Circuit design text data
---

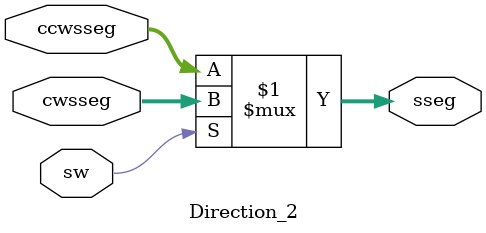
<source format=sv>
`timescale 1ns / 1ps

module Direction_2(
input logic [7:0] cwsseg,
input logic [7:0] ccwsseg,
input logic sw,
output logic [7:0] sseg
);
    assign sseg = (sw)? cwsseg: ccwsseg;
    
endmodule
</source>
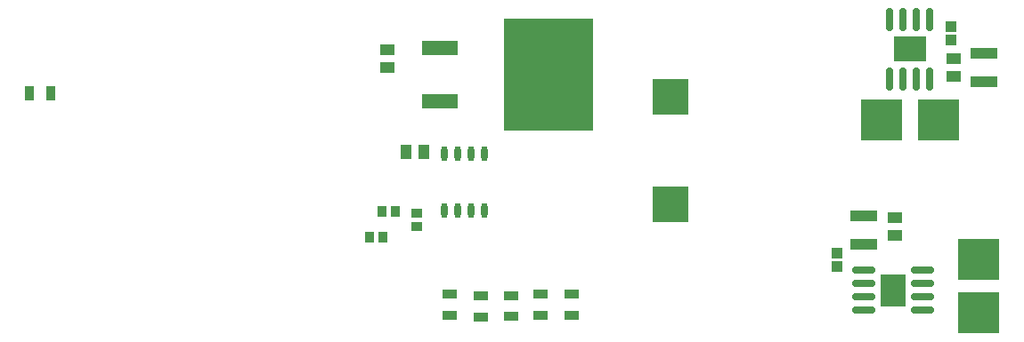
<source format=gbp>
G04*
G04 #@! TF.GenerationSoftware,Altium Limited,Altium Designer,22.5.1 (42)*
G04*
G04 Layer_Color=128*
%FSLAX44Y44*%
%MOMM*%
G71*
G04*
G04 #@! TF.SameCoordinates,CACD2641-2831-44B8-A32A-C0E418E96BB6*
G04*
G04*
G04 #@! TF.FilePolarity,Positive*
G04*
G01*
G75*
%ADD16R,1.0000X0.9000*%
%ADD18R,1.4000X1.0000*%
%ADD33R,0.9000X1.0000*%
%ADD34R,1.4500X0.9500*%
%ADD35R,3.1000X2.4000*%
G04:AMPARAMS|DCode=36|XSize=2.15mm|YSize=0.6mm|CornerRadius=0.15mm|HoleSize=0mm|Usage=FLASHONLY|Rotation=270.000|XOffset=0mm|YOffset=0mm|HoleType=Round|Shape=RoundedRectangle|*
%AMROUNDEDRECTD36*
21,1,2.1500,0.3000,0,0,270.0*
21,1,1.8500,0.6000,0,0,270.0*
1,1,0.3000,-0.1500,-0.9250*
1,1,0.3000,-0.1500,0.9250*
1,1,0.3000,0.1500,0.9250*
1,1,0.3000,0.1500,-0.9250*
%
%ADD36ROUNDEDRECTD36*%
%ADD37R,4.0000X4.0000*%
%ADD38R,2.6000X1.1000*%
%ADD39R,8.5000X10.6500*%
%ADD40R,3.5000X1.4500*%
%ADD41R,1.0000X1.1000*%
%ADD42R,0.9500X1.4500*%
%ADD43R,1.0000X1.4000*%
%ADD44O,0.6000X1.4500*%
%ADD45R,3.5000X3.5000*%
G04:AMPARAMS|DCode=46|XSize=2.15mm|YSize=0.6mm|CornerRadius=0.15mm|HoleSize=0mm|Usage=FLASHONLY|Rotation=0.000|XOffset=0mm|YOffset=0mm|HoleType=Round|Shape=RoundedRectangle|*
%AMROUNDEDRECTD46*
21,1,2.1500,0.3000,0,0,0.0*
21,1,1.8500,0.6000,0,0,0.0*
1,1,0.3000,0.9250,-0.1500*
1,1,0.3000,-0.9250,-0.1500*
1,1,0.3000,-0.9250,0.1500*
1,1,0.3000,0.9250,0.1500*
%
%ADD46ROUNDEDRECTD46*%
%ADD47R,2.4000X3.1000*%
D16*
X863600Y692300D02*
D03*
Y679300D02*
D03*
D18*
X1374220Y822168D02*
D03*
Y839167D02*
D03*
X835580Y830970D02*
D03*
Y847970D02*
D03*
X1318180Y670950D02*
D03*
Y687950D02*
D03*
D33*
X843430Y693420D02*
D03*
X830430D02*
D03*
X832000Y669290D02*
D03*
X819000D02*
D03*
D34*
X924560Y593250D02*
D03*
Y613250D02*
D03*
X1010920Y594520D02*
D03*
Y614520D02*
D03*
X981710Y594520D02*
D03*
Y614520D02*
D03*
X953616Y593404D02*
D03*
Y613404D02*
D03*
X895350Y594520D02*
D03*
Y614520D02*
D03*
D35*
X1332757Y848360D02*
D03*
D36*
X1351607Y820110D02*
D03*
X1339007D02*
D03*
X1326257D02*
D03*
X1313507D02*
D03*
X1326207Y876610D02*
D03*
X1313507D02*
D03*
X1338907D02*
D03*
X1351607D02*
D03*
D37*
X1398270Y596900D02*
D03*
X1360170Y781050D02*
D03*
X1305560D02*
D03*
X1398270Y647700D02*
D03*
D38*
X1403350Y844550D02*
D03*
Y817550D02*
D03*
X1289050Y662140D02*
D03*
Y689140D02*
D03*
D39*
X988960Y824230D02*
D03*
D40*
X885960Y849630D02*
D03*
Y798830D02*
D03*
D41*
X1371600Y869950D02*
D03*
Y856950D02*
D03*
X1263650Y641050D02*
D03*
Y654050D02*
D03*
D42*
X515460Y806450D02*
D03*
X495460D02*
D03*
D43*
X853830Y750650D02*
D03*
X870830D02*
D03*
D44*
X928370Y694110D02*
D03*
X902970D02*
D03*
X890270D02*
D03*
X928370Y748610D02*
D03*
X915670D02*
D03*
X902970D02*
D03*
X890270D02*
D03*
X915670Y694110D02*
D03*
D45*
X1104900Y700169D02*
D03*
Y802640D02*
D03*
D46*
X1288430Y637490D02*
D03*
Y624790D02*
D03*
Y599390D02*
D03*
Y612090D02*
D03*
X1344930Y599390D02*
D03*
Y612140D02*
D03*
Y624890D02*
D03*
Y637490D02*
D03*
D47*
X1316680Y618640D02*
D03*
M02*

</source>
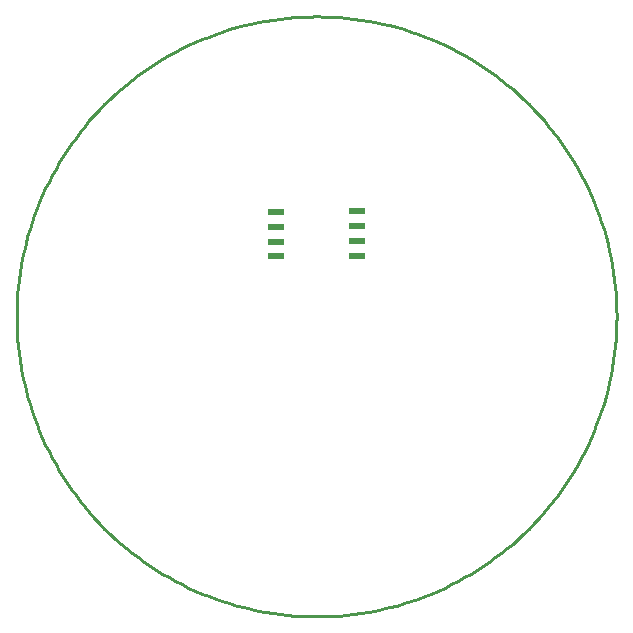
<source format=gbp>
G75*
%MOIN*%
%OFA0B0*%
%FSLAX25Y25*%
%IPPOS*%
%LPD*%
%AMOC8*
5,1,8,0,0,1.08239X$1,22.5*
%
%ADD10C,0.01000*%
%ADD11R,0.05512X0.01969*%
D10*
X0001500Y0114770D02*
X0001530Y0117224D01*
X0001620Y0119677D01*
X0001771Y0122126D01*
X0001982Y0124572D01*
X0002252Y0127011D01*
X0002582Y0129443D01*
X0002972Y0131866D01*
X0003421Y0134279D01*
X0003930Y0136680D01*
X0004497Y0139068D01*
X0005122Y0141441D01*
X0005806Y0143798D01*
X0006547Y0146138D01*
X0007346Y0148459D01*
X0008201Y0150760D01*
X0009112Y0153038D01*
X0010079Y0155294D01*
X0011101Y0157526D01*
X0012178Y0159731D01*
X0013308Y0161910D01*
X0014491Y0164060D01*
X0015727Y0166180D01*
X0017015Y0168270D01*
X0018353Y0170327D01*
X0019742Y0172351D01*
X0021179Y0174340D01*
X0022665Y0176293D01*
X0024199Y0178209D01*
X0025779Y0180087D01*
X0027405Y0181926D01*
X0029075Y0183724D01*
X0030789Y0185481D01*
X0032546Y0187195D01*
X0034344Y0188865D01*
X0036183Y0190491D01*
X0038061Y0192071D01*
X0039977Y0193605D01*
X0041930Y0195091D01*
X0043919Y0196528D01*
X0045943Y0197917D01*
X0048000Y0199255D01*
X0050090Y0200543D01*
X0052210Y0201779D01*
X0054360Y0202962D01*
X0056539Y0204092D01*
X0058744Y0205169D01*
X0060976Y0206191D01*
X0063232Y0207158D01*
X0065510Y0208069D01*
X0067811Y0208924D01*
X0070132Y0209723D01*
X0072472Y0210464D01*
X0074829Y0211148D01*
X0077202Y0211773D01*
X0079590Y0212340D01*
X0081991Y0212849D01*
X0084404Y0213298D01*
X0086827Y0213688D01*
X0089259Y0214018D01*
X0091698Y0214288D01*
X0094144Y0214499D01*
X0096593Y0214650D01*
X0099046Y0214740D01*
X0101500Y0214770D01*
X0103954Y0214740D01*
X0106407Y0214650D01*
X0108856Y0214499D01*
X0111302Y0214288D01*
X0113741Y0214018D01*
X0116173Y0213688D01*
X0118596Y0213298D01*
X0121009Y0212849D01*
X0123410Y0212340D01*
X0125798Y0211773D01*
X0128171Y0211148D01*
X0130528Y0210464D01*
X0132868Y0209723D01*
X0135189Y0208924D01*
X0137490Y0208069D01*
X0139768Y0207158D01*
X0142024Y0206191D01*
X0144256Y0205169D01*
X0146461Y0204092D01*
X0148640Y0202962D01*
X0150790Y0201779D01*
X0152910Y0200543D01*
X0155000Y0199255D01*
X0157057Y0197917D01*
X0159081Y0196528D01*
X0161070Y0195091D01*
X0163023Y0193605D01*
X0164939Y0192071D01*
X0166817Y0190491D01*
X0168656Y0188865D01*
X0170454Y0187195D01*
X0172211Y0185481D01*
X0173925Y0183724D01*
X0175595Y0181926D01*
X0177221Y0180087D01*
X0178801Y0178209D01*
X0180335Y0176293D01*
X0181821Y0174340D01*
X0183258Y0172351D01*
X0184647Y0170327D01*
X0185985Y0168270D01*
X0187273Y0166180D01*
X0188509Y0164060D01*
X0189692Y0161910D01*
X0190822Y0159731D01*
X0191899Y0157526D01*
X0192921Y0155294D01*
X0193888Y0153038D01*
X0194799Y0150760D01*
X0195654Y0148459D01*
X0196453Y0146138D01*
X0197194Y0143798D01*
X0197878Y0141441D01*
X0198503Y0139068D01*
X0199070Y0136680D01*
X0199579Y0134279D01*
X0200028Y0131866D01*
X0200418Y0129443D01*
X0200748Y0127011D01*
X0201018Y0124572D01*
X0201229Y0122126D01*
X0201380Y0119677D01*
X0201470Y0117224D01*
X0201500Y0114770D01*
X0201470Y0112316D01*
X0201380Y0109863D01*
X0201229Y0107414D01*
X0201018Y0104968D01*
X0200748Y0102529D01*
X0200418Y0100097D01*
X0200028Y0097674D01*
X0199579Y0095261D01*
X0199070Y0092860D01*
X0198503Y0090472D01*
X0197878Y0088099D01*
X0197194Y0085742D01*
X0196453Y0083402D01*
X0195654Y0081081D01*
X0194799Y0078780D01*
X0193888Y0076502D01*
X0192921Y0074246D01*
X0191899Y0072014D01*
X0190822Y0069809D01*
X0189692Y0067630D01*
X0188509Y0065480D01*
X0187273Y0063360D01*
X0185985Y0061270D01*
X0184647Y0059213D01*
X0183258Y0057189D01*
X0181821Y0055200D01*
X0180335Y0053247D01*
X0178801Y0051331D01*
X0177221Y0049453D01*
X0175595Y0047614D01*
X0173925Y0045816D01*
X0172211Y0044059D01*
X0170454Y0042345D01*
X0168656Y0040675D01*
X0166817Y0039049D01*
X0164939Y0037469D01*
X0163023Y0035935D01*
X0161070Y0034449D01*
X0159081Y0033012D01*
X0157057Y0031623D01*
X0155000Y0030285D01*
X0152910Y0028997D01*
X0150790Y0027761D01*
X0148640Y0026578D01*
X0146461Y0025448D01*
X0144256Y0024371D01*
X0142024Y0023349D01*
X0139768Y0022382D01*
X0137490Y0021471D01*
X0135189Y0020616D01*
X0132868Y0019817D01*
X0130528Y0019076D01*
X0128171Y0018392D01*
X0125798Y0017767D01*
X0123410Y0017200D01*
X0121009Y0016691D01*
X0118596Y0016242D01*
X0116173Y0015852D01*
X0113741Y0015522D01*
X0111302Y0015252D01*
X0108856Y0015041D01*
X0106407Y0014890D01*
X0103954Y0014800D01*
X0101500Y0014770D01*
X0099046Y0014800D01*
X0096593Y0014890D01*
X0094144Y0015041D01*
X0091698Y0015252D01*
X0089259Y0015522D01*
X0086827Y0015852D01*
X0084404Y0016242D01*
X0081991Y0016691D01*
X0079590Y0017200D01*
X0077202Y0017767D01*
X0074829Y0018392D01*
X0072472Y0019076D01*
X0070132Y0019817D01*
X0067811Y0020616D01*
X0065510Y0021471D01*
X0063232Y0022382D01*
X0060976Y0023349D01*
X0058744Y0024371D01*
X0056539Y0025448D01*
X0054360Y0026578D01*
X0052210Y0027761D01*
X0050090Y0028997D01*
X0048000Y0030285D01*
X0045943Y0031623D01*
X0043919Y0033012D01*
X0041930Y0034449D01*
X0039977Y0035935D01*
X0038061Y0037469D01*
X0036183Y0039049D01*
X0034344Y0040675D01*
X0032546Y0042345D01*
X0030789Y0044059D01*
X0029075Y0045816D01*
X0027405Y0047614D01*
X0025779Y0049453D01*
X0024199Y0051331D01*
X0022665Y0053247D01*
X0021179Y0055200D01*
X0019742Y0057189D01*
X0018353Y0059213D01*
X0017015Y0061270D01*
X0015727Y0063360D01*
X0014491Y0065480D01*
X0013308Y0067630D01*
X0012178Y0069809D01*
X0011101Y0072014D01*
X0010079Y0074246D01*
X0009112Y0076502D01*
X0008201Y0078780D01*
X0007346Y0081081D01*
X0006547Y0083402D01*
X0005806Y0085742D01*
X0005122Y0088099D01*
X0004497Y0090472D01*
X0003930Y0092860D01*
X0003421Y0095261D01*
X0002972Y0097674D01*
X0002582Y0100097D01*
X0002252Y0102529D01*
X0001982Y0104968D01*
X0001771Y0107414D01*
X0001620Y0109863D01*
X0001530Y0112316D01*
X0001500Y0114770D01*
D11*
X0088098Y0134770D03*
X0088098Y0139730D03*
X0088098Y0144730D03*
X0088098Y0149730D03*
X0114902Y0149770D03*
X0114902Y0144770D03*
X0114902Y0139770D03*
X0114902Y0134770D03*
M02*

</source>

---

▶ [Action item] Work out how many lines in the data hold the word "Shape"; reply with the number alone.

▶ [Output of the task] 2